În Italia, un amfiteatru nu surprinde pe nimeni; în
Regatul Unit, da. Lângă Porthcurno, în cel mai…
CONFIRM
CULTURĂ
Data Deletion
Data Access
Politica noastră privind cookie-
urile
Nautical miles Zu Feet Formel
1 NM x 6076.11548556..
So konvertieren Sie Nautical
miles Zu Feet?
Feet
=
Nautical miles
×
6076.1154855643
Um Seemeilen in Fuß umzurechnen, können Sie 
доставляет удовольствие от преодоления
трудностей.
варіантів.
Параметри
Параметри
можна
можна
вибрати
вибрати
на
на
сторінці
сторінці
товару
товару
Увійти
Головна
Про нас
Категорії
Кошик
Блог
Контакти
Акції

-- -- --

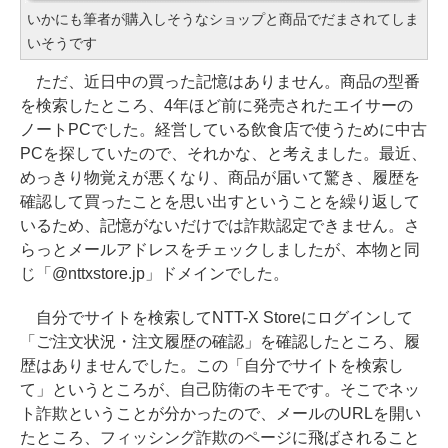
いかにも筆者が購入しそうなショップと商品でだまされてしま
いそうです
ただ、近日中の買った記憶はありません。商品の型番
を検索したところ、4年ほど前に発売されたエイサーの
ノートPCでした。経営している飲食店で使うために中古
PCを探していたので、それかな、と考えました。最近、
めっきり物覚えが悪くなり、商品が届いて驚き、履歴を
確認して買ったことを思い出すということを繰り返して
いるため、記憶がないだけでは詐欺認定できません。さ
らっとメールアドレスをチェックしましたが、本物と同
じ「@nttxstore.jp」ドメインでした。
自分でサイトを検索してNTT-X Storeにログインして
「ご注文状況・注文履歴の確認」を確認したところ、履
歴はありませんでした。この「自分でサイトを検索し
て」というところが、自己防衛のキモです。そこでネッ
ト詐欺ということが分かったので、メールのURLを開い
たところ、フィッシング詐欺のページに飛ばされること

-- -- --

_Assigned task_
Pull out every line in the items above that contains the word "Feet". Case counts.

_Exercise solution_
Nautical miles Zu Feet Formel
miles Zu Feet?
Feet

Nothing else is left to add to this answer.